Even with vaccines, Mr Joyce thinks that "once we open up our international borders, we're going to have the virus circulating".
"And that's going to be a big change for a lot of Australia, to find that acceptable," he said. "We need people to understand they can't have zero risk with this virus. We manage risk in so many different other ways for other parts of life."
Pandemic losses
The lack of passengers means that in the last six months of 2020 Qantas lost $800m (£580m, A$1.03bn). That compares to a profit of $596m(£430m, A$771m) in the same period of 2019. It's also meant 8,500 job cuts from a pre-pandemic staff of about 29,000.
And thousands of others are on furlough, with the Australian government paying their wages. Other international carriers have seen similar reversals in their fortunes.
In response, airlines have cut their capacity, with huge numbers of aeroplanes put into storage. For Qantas that was about two-thirds of their 314 aircraft.
Among them are the airline's fleet of giant, double-decker Airbus A380s, one of which was being refurbished when the pandemic took hold. It "went from Dresden in Germany where the reconfig took place straight to the Mojave Desert, and nobody sat on those seats," Mr Joyce said.
Having less supply of any product normally means that prices climb in response to an increase in demand. However, Mr Joyce doesn't think the combination of fewer seats and the easing of restrictions will lead to higher prices.
"In some cases, we think the airfares could be half of what they were pre-Covid," he said. "And that will be there to stimulate demand."
It could be that way for some time. "Internationally it's going to take a while for it to recover to 2019 levels," the airline boss said.
When flights do get going again, the priority will be bringing money in and any surge in demand can be dealt with by bringing more aircraft back into service.
"So we're very confident that it's not going to be higher airfares," Mr Joyce insisted.
Boost to ultra-long haul
Last month Qantas pushed back the date at which it expects its international flights to resume from July to the end of October. That's the point at which the Australian government hopes to have vaccinated all adults and the date for which the airline is now selling international tickets.
"The number one flight by a significant amount is Perth to London non-stop," says Mr Joyce. The demand for the ultra-long haul flights is, he says, "a good indication" that after pandemic passengers will try to avoid changeovers in airports filled with other people.
That desire to travel direct means "the business case is probably going to be stronger" for what Qantas calls "Project Sunrise". It is likely to eventually involve direct flights "from Sydney and Melbourne non-stop into Europe and non-stop to the east coast of the United States," he said.
Tests have already taken place but the launch has been delayed, and is now not expected until 2024.
Tackling climate change
Aviation is responsible for about 2.5% of global carbon emissions.
But Qantas claims to have the "world's biggest airline carbon offset programme". It is also investing $38.7m (£28m, A$50m) in a partnership with BP to develop a sustainable aviation fuel industry in Australia.
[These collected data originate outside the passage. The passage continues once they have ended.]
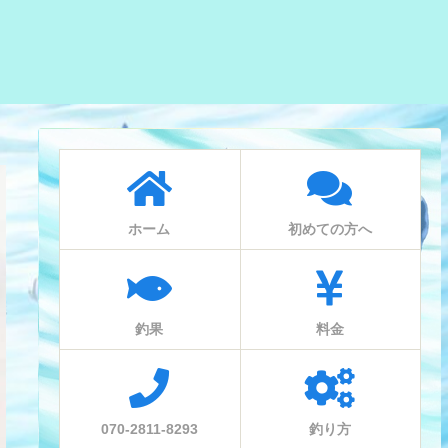
ホーム
初めての方へ
釣果
料金
070-2811-8293
釣り方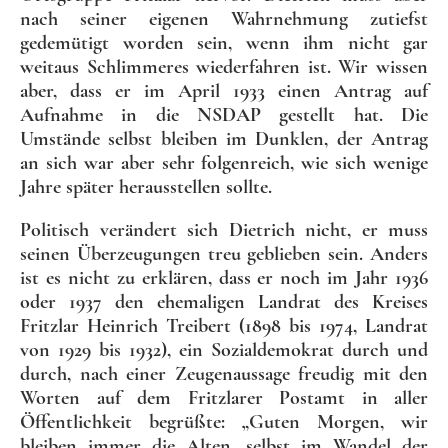
nach seiner eigenen Wahrnehmung zutiefst
gedemütigt worden sein, wenn ihm nicht gar
weitaus Schlimmeres wiederfahren ist. Wir wissen
aber, dass er im April 1933 einen Antrag auf
Aufnahme in die NSDAP gestellt hat. Die
Umstände selbst bleiben im Dunklen, der Antrag
an sich war aber sehr folgenreich, wie sich wenige
Jahre später herausstellen sollte.
Politisch verändert sich Dietrich nicht, er muss
seinen Überzeugungen treu geblieben sein. Anders
ist es nicht zu erklären, dass er noch im Jahr 1936
oder 1937 den ehemaligen Landrat des Kreises
Fritzlar Heinrich Treibert (1898 bis 1974, Landrat
von 1929 bis 1932), ein Sozialdemokrat durch und
durch, nach einer Zeugenaussage freudig mit den
Worten auf dem Fritzlarer Postamt in aller
Öffentlichkeit begrüßte: „Guten Morgen, wir
bleiben immer die Alten, selbst im Wandel der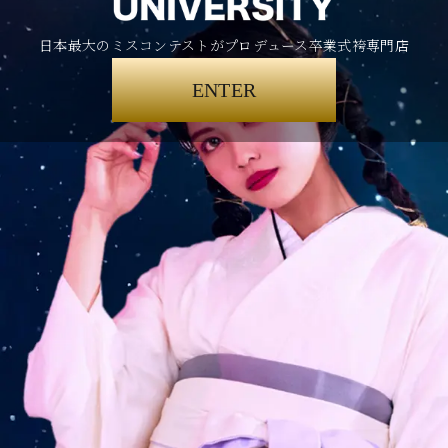
日本最大のミスコンテストがプロデュース卒業式袴専門店
ENTER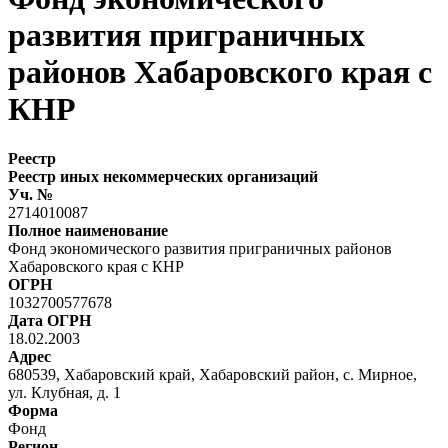
развития приграничных
районов Хабаровского края с
КНР
Реестр
Реестр иных некоммерческих организаций
Уч. №
2714010087
Полное наименование
Фонд экономического развития приграничных районов
Хабаровского края с КНР
ОГРН
1032700577678
Дата ОГРН
18.02.2003
Адрес
680539, Хабаровский край, Хабаровский район, с. Мирное,
ул. Клубная, д. 1
Форма
Фонд
Регион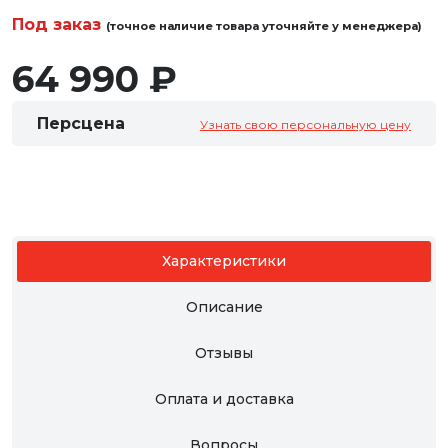
Под заказ
(точное наличие товара уточняйте у менеджера)
64 990 ₽
Персцена
Узнать свою персональную цену
Характеристики
Описание
Отзывы
Оплата и доставка
Вопросы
In addition, it said it was looking at technology such as more fuel efficient planes as well as electric and hydrogen powered vehicles.
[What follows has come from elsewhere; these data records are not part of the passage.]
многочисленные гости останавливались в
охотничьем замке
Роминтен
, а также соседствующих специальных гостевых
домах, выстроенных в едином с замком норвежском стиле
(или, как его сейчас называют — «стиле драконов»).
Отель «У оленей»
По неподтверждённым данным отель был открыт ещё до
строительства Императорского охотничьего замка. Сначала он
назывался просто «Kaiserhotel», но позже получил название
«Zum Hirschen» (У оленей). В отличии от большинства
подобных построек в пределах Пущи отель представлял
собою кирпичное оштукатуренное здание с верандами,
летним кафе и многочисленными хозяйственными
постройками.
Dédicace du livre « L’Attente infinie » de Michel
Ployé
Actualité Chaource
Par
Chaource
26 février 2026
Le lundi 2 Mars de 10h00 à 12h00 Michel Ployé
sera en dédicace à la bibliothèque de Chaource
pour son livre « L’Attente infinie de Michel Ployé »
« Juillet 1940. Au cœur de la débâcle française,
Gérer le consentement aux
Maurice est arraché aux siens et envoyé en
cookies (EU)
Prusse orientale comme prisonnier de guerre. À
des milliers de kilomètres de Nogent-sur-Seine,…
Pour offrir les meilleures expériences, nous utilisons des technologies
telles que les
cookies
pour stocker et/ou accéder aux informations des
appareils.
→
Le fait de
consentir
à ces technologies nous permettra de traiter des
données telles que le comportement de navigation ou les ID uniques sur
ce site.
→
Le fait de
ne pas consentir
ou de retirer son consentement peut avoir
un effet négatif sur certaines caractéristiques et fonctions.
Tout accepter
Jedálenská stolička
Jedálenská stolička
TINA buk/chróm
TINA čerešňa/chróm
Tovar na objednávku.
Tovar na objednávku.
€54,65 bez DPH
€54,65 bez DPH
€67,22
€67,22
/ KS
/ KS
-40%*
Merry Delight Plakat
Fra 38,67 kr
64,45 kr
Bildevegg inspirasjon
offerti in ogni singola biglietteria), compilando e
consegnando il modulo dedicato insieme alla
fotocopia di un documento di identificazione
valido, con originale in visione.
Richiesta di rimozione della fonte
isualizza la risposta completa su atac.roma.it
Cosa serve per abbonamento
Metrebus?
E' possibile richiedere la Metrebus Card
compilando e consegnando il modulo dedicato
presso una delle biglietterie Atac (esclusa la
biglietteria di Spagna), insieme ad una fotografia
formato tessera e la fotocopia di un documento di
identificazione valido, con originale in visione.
"I think you have to do it," Mr Joyce said. Spending money to cut emissions, he says, shows "it's not just a focus on the bottom line".
"You have to actually do the right thing by the environment, do the right thing by society. Otherwise, you don't have a social licence to operate in the future."
Selling wine and biscuits
To keep the finances on course during the pandemic Qantas has raised $770,000 (£560,000, A$1m) by selling bar carts that in-flight drinks were served from on it's now-retired Boeing 747s, as well as wine in plastic bottles and a stock of the quintessentially Australian chocolate biscuit, Timtams.
Mr Joyce says: "You just have to have that flexibility, that adaptability, to survive.
"It's the reason why Qantas survived for 100 years" and is the oldest continuous operating airline in the world, he said.
"That's part of our DNA. That's why we're going to survive for at the least the next 100 years".